The U.K. on Wednesday approved the use of a coronavirus vaccine made by AstraZeneca and the University of Oxford. The inoculation is the third Western-developed vaccine to receive emergency-use approval this month, and comes as cases rise sharply in the U.S. and Europe.

Newly reported U.S. coronavirus cases topped 247,000 on Tuesday, the second-highest daily tally since the pandemic began, while hospitalizations due to Covid-19 hit another all-time high.

“There is a lot riding on the AstraZeneca vaccine in particular, much more than any other vaccine on a global level,” said Hani Redha, a multiasset portfolio manager at PineBridge Investments. “Just the sheer number of doses there will be and the fact that distribution of it is easier, particularly in developing countries, makes it important,” he added.

Investors are largely looking beyond the near-term challenges posed by the pandemic and betting that the vaccines will enable governments to begin easing restrictions and offer fresh momentum to the economic rebound. That could come as soon as April, said Emiel van den Heiligenberg, head of asset allocation at Legal and General Investment Management.

“As long as governments get immunity among the most vulnerable groups, they will see hospitalizations go down, death rates go down, and then will use that as their opportunity to open up the economy,” he said.

Home sales data for November are due at 10 a.m. ET from the National Association of Realtors. While the housing market has been a strong spot for the economy over the summer months, pending home sales dropped in October and are forecast to decline by 0.3% from the prior month as house prices rise.

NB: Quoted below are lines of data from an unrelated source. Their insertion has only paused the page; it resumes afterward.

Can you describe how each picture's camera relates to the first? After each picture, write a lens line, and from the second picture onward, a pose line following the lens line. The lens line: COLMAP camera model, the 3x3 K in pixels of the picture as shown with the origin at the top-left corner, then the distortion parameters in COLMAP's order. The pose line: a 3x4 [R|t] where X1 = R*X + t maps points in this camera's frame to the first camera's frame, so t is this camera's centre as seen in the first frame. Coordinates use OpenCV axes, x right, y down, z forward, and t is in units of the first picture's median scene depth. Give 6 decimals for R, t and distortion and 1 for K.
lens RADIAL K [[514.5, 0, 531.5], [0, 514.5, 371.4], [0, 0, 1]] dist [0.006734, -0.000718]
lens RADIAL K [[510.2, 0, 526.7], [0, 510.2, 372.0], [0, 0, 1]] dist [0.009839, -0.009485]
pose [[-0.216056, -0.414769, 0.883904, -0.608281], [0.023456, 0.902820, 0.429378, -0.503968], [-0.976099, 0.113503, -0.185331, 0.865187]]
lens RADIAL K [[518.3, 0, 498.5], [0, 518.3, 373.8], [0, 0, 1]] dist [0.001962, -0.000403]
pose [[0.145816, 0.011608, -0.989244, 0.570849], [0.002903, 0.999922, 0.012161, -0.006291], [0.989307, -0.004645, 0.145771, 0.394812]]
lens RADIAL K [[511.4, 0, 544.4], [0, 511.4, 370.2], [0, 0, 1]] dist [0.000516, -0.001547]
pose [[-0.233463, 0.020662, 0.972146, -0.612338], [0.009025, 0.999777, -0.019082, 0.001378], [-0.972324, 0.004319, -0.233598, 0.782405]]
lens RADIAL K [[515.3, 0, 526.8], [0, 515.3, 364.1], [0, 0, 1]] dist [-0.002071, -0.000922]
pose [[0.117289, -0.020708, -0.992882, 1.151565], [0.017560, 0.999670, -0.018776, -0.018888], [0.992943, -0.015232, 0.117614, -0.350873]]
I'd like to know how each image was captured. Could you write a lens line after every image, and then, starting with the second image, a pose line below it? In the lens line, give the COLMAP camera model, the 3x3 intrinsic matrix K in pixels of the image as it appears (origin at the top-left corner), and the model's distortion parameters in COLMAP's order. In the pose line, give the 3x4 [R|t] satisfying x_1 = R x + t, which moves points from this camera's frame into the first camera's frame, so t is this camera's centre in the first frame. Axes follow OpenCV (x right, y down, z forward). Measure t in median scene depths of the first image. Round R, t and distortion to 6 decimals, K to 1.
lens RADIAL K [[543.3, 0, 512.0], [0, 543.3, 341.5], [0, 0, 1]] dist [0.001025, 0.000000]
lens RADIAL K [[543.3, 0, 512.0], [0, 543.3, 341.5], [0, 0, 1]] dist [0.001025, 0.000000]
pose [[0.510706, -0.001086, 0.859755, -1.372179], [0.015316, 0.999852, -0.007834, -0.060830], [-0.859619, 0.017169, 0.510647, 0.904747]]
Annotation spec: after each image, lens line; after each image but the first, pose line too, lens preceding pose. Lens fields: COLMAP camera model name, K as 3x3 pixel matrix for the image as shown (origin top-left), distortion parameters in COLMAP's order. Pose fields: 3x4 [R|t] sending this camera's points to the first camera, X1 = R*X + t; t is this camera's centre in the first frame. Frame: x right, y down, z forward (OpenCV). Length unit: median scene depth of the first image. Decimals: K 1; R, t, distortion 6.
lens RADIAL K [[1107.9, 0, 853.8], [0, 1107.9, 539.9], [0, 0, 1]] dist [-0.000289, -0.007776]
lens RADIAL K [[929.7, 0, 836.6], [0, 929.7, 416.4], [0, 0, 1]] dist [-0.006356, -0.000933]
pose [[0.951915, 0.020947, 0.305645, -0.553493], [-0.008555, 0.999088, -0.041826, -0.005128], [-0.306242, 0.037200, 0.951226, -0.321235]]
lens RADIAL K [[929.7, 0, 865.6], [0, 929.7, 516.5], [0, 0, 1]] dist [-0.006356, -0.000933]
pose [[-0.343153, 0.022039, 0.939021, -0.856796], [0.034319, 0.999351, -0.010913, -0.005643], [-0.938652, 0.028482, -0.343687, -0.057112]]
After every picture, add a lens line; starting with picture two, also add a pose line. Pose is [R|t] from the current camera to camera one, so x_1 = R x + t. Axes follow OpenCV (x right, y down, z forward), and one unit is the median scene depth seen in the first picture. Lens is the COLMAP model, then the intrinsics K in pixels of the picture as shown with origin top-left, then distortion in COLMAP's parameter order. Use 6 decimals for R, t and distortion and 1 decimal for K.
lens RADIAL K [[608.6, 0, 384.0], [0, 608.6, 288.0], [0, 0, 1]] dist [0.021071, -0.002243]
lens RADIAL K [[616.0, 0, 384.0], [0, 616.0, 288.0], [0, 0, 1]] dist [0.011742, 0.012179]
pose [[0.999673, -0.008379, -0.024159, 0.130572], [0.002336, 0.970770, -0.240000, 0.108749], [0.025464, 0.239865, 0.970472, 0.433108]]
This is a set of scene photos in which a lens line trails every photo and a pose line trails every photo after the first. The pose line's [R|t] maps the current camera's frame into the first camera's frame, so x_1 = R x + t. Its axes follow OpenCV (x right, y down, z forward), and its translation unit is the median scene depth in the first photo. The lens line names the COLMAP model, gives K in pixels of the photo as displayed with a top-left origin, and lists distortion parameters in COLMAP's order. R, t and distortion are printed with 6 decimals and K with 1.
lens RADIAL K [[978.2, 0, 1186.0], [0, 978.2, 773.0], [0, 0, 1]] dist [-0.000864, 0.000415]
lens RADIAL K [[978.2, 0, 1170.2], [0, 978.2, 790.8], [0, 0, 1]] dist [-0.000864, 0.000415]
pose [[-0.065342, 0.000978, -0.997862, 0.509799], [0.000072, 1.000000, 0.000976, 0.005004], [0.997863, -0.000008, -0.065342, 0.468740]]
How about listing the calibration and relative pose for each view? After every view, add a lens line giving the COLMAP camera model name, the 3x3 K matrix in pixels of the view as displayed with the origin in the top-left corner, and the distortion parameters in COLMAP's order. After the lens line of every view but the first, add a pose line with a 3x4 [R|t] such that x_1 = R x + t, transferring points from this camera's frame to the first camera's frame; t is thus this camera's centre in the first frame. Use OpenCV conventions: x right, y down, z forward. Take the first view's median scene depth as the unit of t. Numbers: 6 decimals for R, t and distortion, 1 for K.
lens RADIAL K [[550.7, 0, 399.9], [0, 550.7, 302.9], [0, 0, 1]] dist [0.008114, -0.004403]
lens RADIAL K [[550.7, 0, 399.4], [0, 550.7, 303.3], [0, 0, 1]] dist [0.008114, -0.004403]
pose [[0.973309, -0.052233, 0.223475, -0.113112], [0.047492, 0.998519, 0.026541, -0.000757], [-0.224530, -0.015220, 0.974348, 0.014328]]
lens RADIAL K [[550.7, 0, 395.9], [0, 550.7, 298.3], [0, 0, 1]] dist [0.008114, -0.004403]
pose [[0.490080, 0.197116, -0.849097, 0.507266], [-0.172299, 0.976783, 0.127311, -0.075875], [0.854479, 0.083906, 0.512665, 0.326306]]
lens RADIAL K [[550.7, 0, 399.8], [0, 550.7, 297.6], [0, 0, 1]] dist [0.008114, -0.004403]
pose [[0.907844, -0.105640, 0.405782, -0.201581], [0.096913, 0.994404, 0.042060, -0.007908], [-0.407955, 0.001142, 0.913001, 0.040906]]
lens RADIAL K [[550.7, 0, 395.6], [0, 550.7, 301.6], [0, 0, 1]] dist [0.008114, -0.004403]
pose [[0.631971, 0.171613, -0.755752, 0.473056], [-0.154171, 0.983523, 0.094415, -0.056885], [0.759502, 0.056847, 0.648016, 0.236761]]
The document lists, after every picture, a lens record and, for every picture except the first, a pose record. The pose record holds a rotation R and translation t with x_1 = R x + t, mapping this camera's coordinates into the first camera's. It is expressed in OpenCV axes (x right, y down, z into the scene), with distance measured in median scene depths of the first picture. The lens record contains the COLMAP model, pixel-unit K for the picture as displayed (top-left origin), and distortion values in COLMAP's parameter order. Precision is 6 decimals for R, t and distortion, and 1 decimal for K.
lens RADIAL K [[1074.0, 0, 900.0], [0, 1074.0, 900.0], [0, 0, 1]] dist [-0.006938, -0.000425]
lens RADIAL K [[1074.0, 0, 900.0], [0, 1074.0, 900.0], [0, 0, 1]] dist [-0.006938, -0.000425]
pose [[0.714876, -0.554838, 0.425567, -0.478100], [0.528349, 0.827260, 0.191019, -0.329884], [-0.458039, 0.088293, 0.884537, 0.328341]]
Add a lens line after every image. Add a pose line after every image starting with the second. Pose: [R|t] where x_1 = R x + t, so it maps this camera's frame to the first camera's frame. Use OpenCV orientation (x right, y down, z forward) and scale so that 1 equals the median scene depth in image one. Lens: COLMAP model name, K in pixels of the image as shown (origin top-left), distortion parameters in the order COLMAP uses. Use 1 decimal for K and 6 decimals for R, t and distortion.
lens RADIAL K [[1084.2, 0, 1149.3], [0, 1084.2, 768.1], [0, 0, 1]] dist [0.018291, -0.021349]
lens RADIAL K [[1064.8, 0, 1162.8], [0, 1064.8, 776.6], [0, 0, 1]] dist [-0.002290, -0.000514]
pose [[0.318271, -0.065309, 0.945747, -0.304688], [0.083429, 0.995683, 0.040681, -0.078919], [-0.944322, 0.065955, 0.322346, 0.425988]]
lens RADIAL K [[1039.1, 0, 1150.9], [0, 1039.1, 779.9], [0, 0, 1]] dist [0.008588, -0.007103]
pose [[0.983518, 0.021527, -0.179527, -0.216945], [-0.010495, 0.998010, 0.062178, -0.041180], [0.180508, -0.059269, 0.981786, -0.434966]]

The ICE U.S. Dollar Index, which tracks the greenback against a basket of other currencies, fell 0.2% and hovered close to its lowest level since March 2018.

In bond markets, the yield on the 10-year U.S. Treasury note edged up to 0.951%, from 0.934% on Tuesday.

Overseas, the Stoxx Europe 600 rose 0.2%.

In Asia, most major indexes closed higher. Hong Kong’s Hang Seng Index gained 2.2% while the Shanghai Composite rose 1.1%. South Korea’s Kospi also advanced 1.9%. Japan’s Nikkei 225 edged down 0.5%.